Text excerpt

________________

# Opinions needed on possible expansion



## wheatridgefarmMD (Sep 14, 2008)

Looking for some input on the feasibility of a potential expansion..

80 acres of irrigated municiple wastewater land thats rent free, required to cut twice a season. I have not looked at it, however I was told on the phone it is OG mix and may need reseeding (at my expense)

32 road miles away from my farm including passing through 2 towns with moderate traffic

At this time I only have a 95 hp tractor, 55hp tractor and 45hp tractor with loader, 10' discbine, older square baler, old rollabar rake. Due to the need to run the irrigations to pump off the wastewater I am figuring small squares are out of the question due to time constraints. Assuming I round bale, at this time I can carry about 10 rounds safely on my trailer.

If I were to accept this opportunity 2 purchases I know would have happen.
1) Rotary rake (coming 2013 regardless). 
2) Large round baler w/ netwrap.

My questions here are,
1) is it worth the travel time both hauling/moving equipment and hauling hay back to the farm? 
2) is this 80 acres enough to support the purchase of a new or barely used round baler?
3) any other points/thoughts to consider in this?

All my ground right now is within 5 miles of the farm so I am not accustomed to travel expenses and time.

Any input would be appreciated.

Thanks,
Ben


----------



## Tim/South (Dec 12, 2011)

Two things would be important factors to me before I considered this.

1) The market for round bales in my area.
2) The condition of the field and crop.

If the hay needs reseeding this year then it may not produce the quality and quantity to make the profit this year you need. It is one thing to add equipment when you feel the reward will soon pay off. it is another thing if an addition becomes a money pit.
If there is a demand for the product then the work, hours and expense does not leave a bad taste in your mouth.


----------



## wheatridgefarmMD (Sep 14, 2008)

Round bales this winter were going for $35 (4x4 string) to $55-70 (5x6 Netwrapped). Demand is fair, however I have only had a few people inquire if I had rounds. I am hoping to stop and look at the fields tomorrow afternoon for a better field condition report.

I do have my own cattle to feed I forgot to mention, but only use about 50 bales a year.

Mushroom plants to the north of us about 2 hours that are usually buying hay if all else fails. I do not know what they are paying though.

________________

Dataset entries

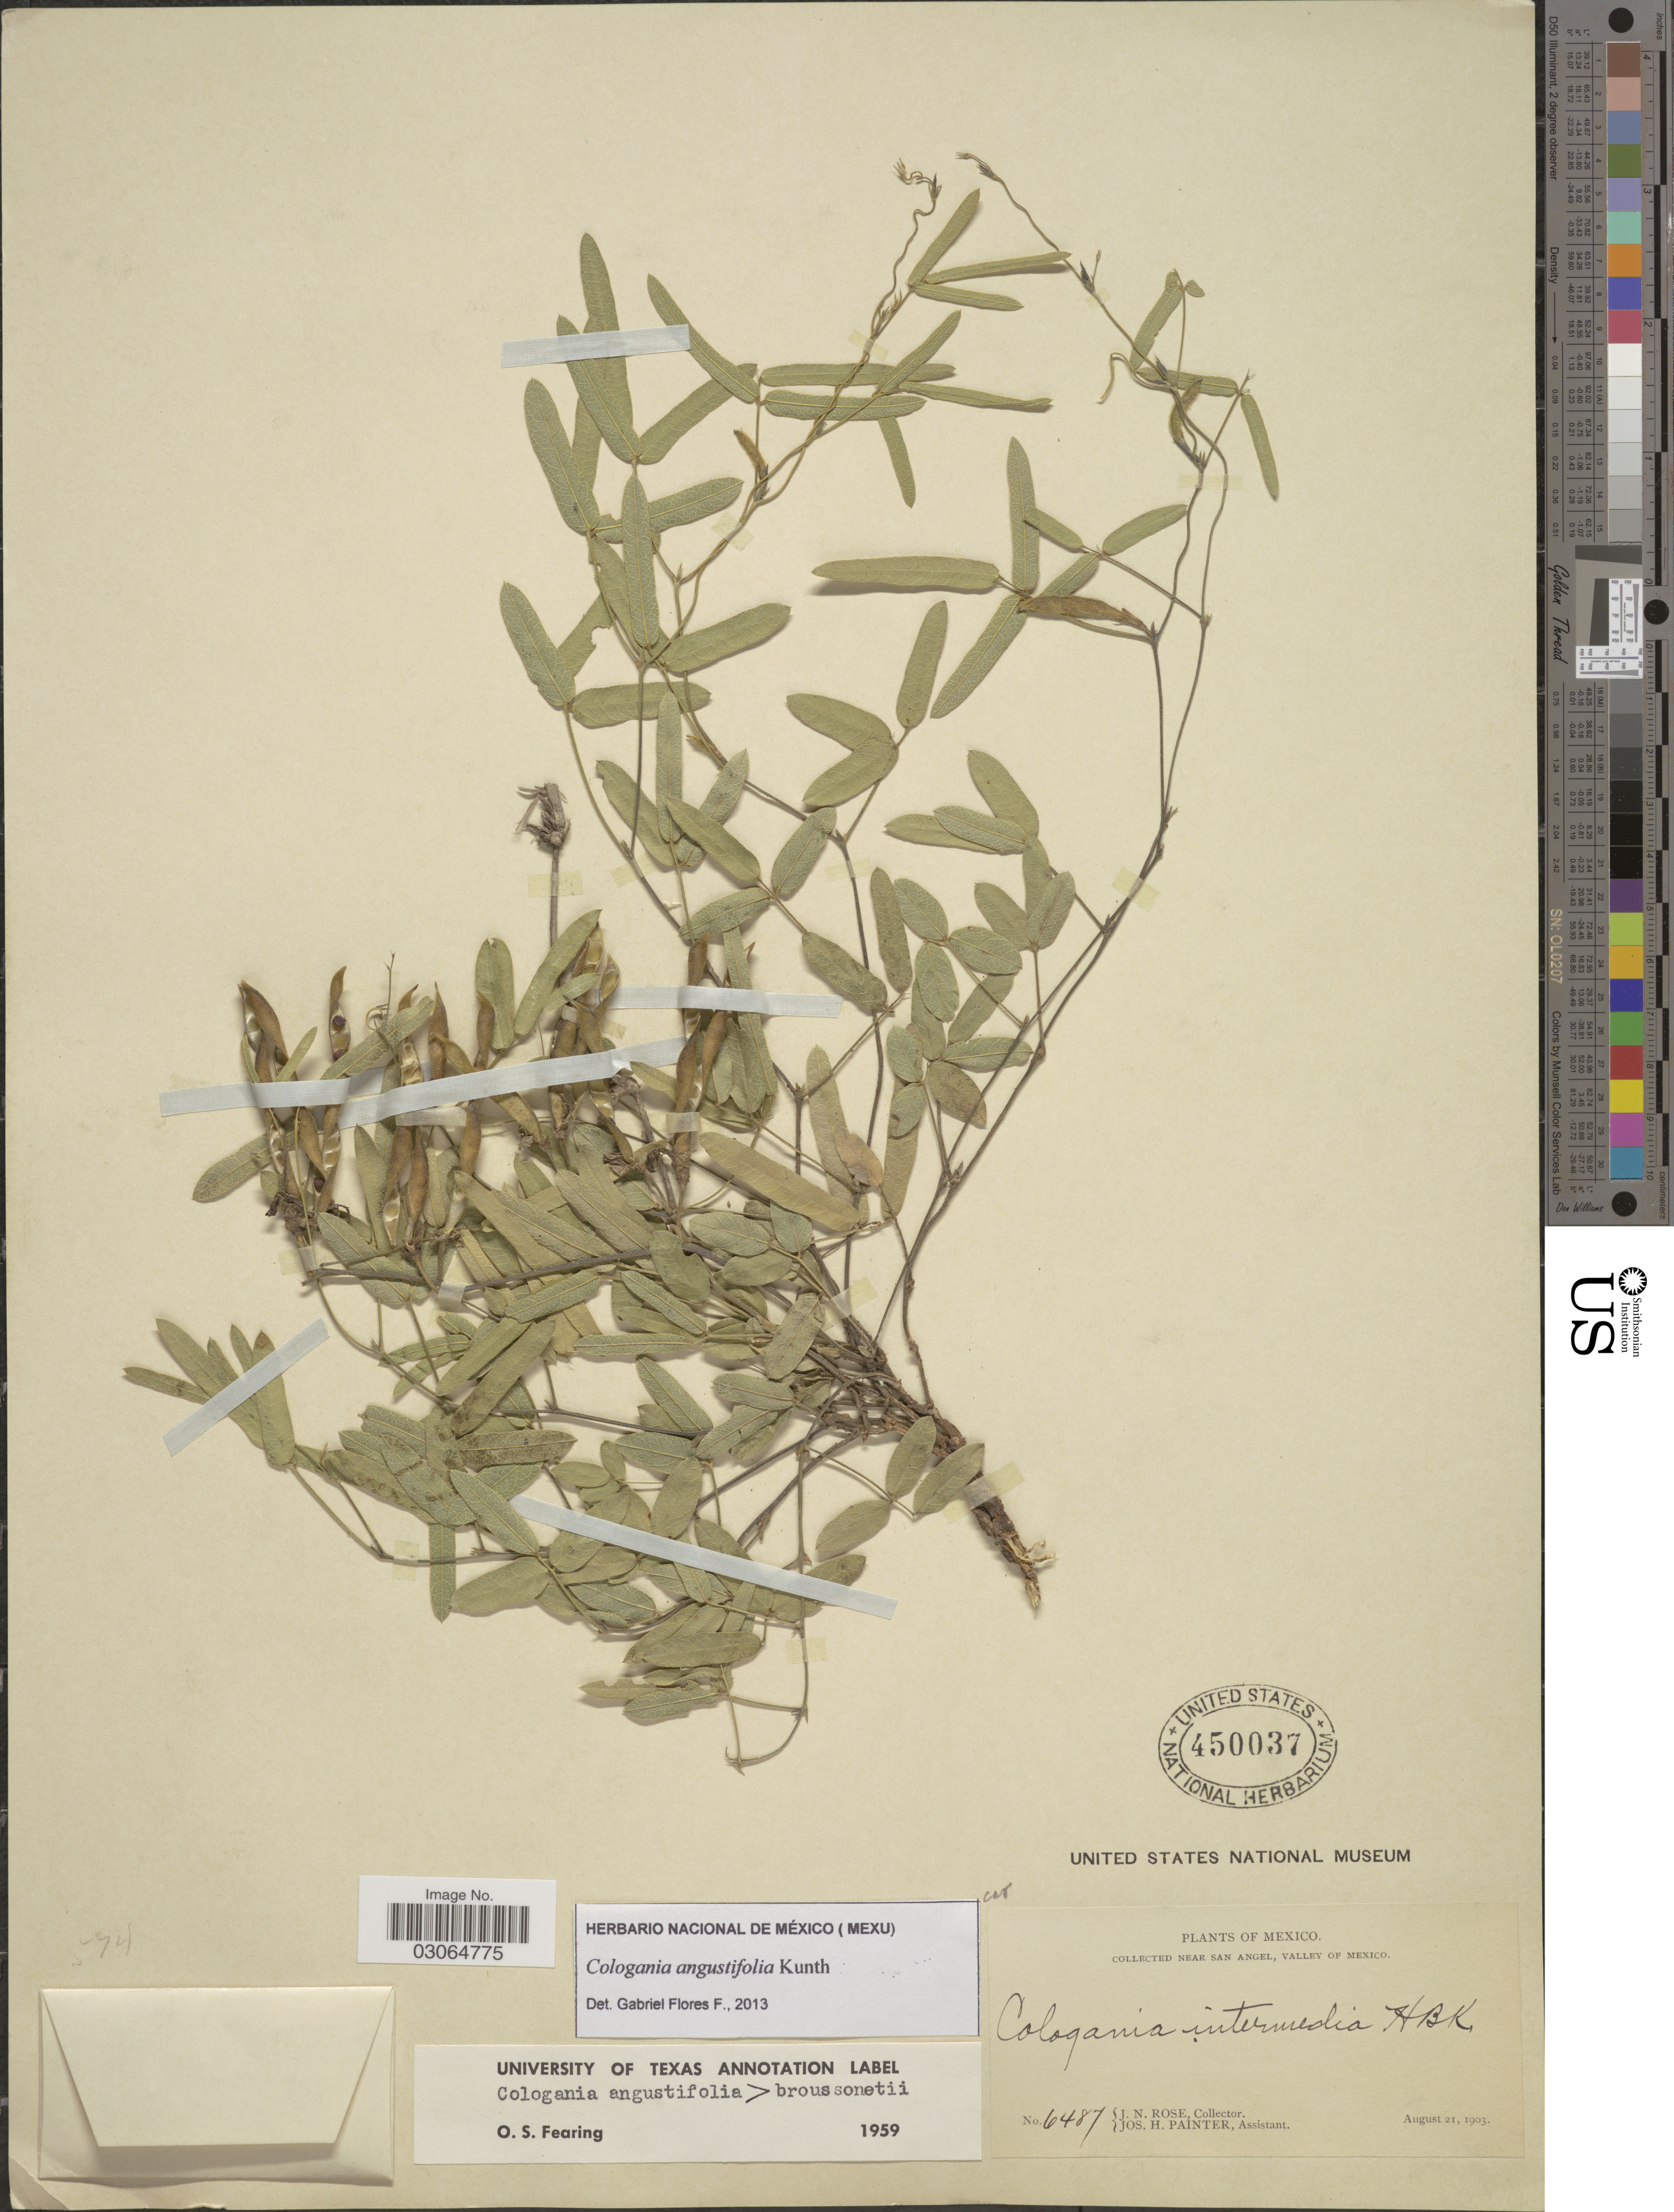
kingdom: Plantae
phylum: Tracheophyta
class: Magnoliopsida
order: Fabales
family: Fabaceae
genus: Cologania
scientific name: Cologania angustifolia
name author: Kunth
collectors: J. N. Rose & J. H. Painter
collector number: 6487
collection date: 1903-08-21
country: Mexico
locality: Near San Angel, Valley of Mexico.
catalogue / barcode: US 450037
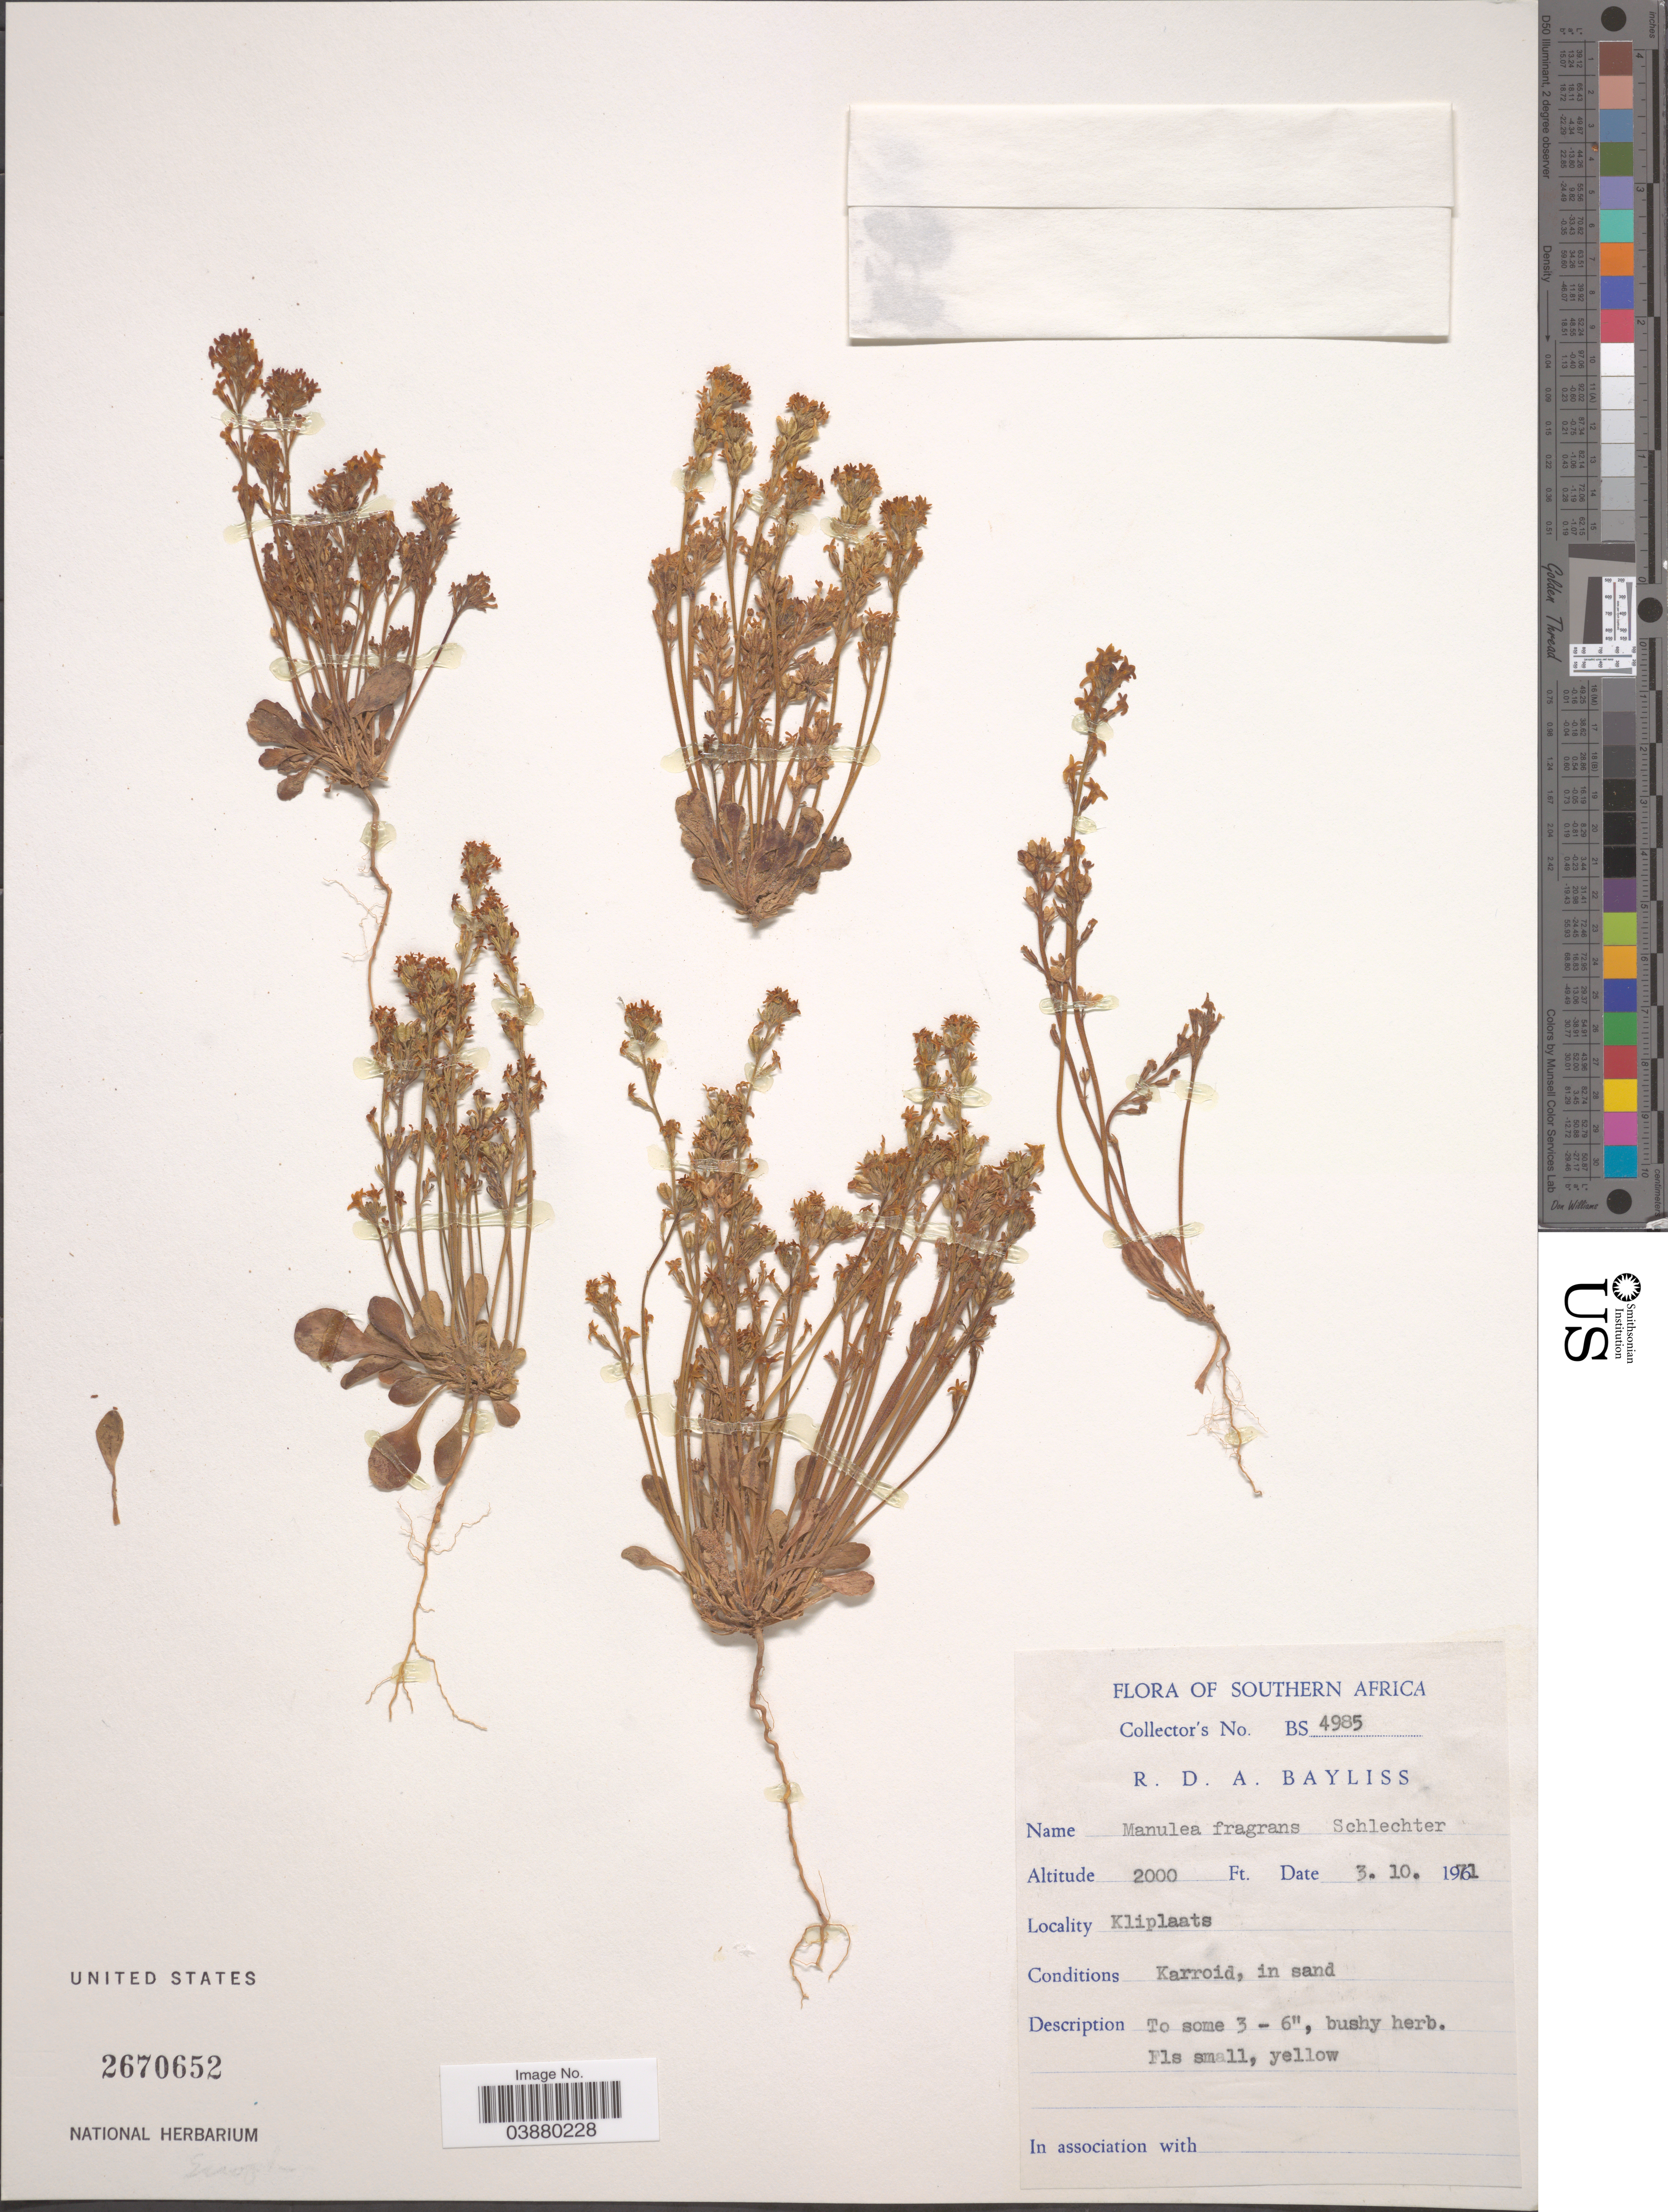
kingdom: Plantae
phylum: Tracheophyta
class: Magnoliopsida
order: Lamiales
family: Scrophulariaceae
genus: Manulea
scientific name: Manulea fragrans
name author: Schltr.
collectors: R. Bayliss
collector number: BS 4985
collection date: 1971-10-03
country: South Africa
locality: Southern Africa. Kliplaats.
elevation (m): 610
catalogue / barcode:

________________

Aim A
In the hay expansion thread, why does the poster rule out small square bales for the 80 acres?
Aim B
Name every tractor and implement that the poster in the hay expansion thread says they currently own.
Aim C
Copy from the hay expansion thread everything from "At this time I only" down to "expenses and time.".
Rely on the hay expansion thread alone.

Reply A
The poster has to run the irrigations to pump off the wastewater. That creates time constraints, so small squares seem out of the question.

Reply B
- 95 hp tractor
- 55hp tractor
- 45hp tractor with loader
- 10' discbine
- older square baler
- old rollabar rake

Reply C
At this time I only have a 95 hp tractor, 55hp tractor and 45hp tractor with loader, 10' discbine, older square baler, old rollabar rake. Due to the need to run the irrigations to pump off the wastewater I am figuring small squares are out of the question due to time constraints. Assuming I round bale, at this time I can carry about 10 rounds safely on my trailer.

If I were to accept this opportunity 2 purchases I know would have happen.
1) Rotary rake (coming 2013 regardless). 
2) Large round baler w/ netwrap.

My questions here are,
1) is it worth the travel time both hauling/moving equipment and hauling hay back to the farm? 
2) is this 80 acres enough to support the purchase of a new or barely used round baler?
3) any other points/thoughts to consider in this?

All my ground right now is within 5 miles of the farm so I am not accustomed to travel expenses and time.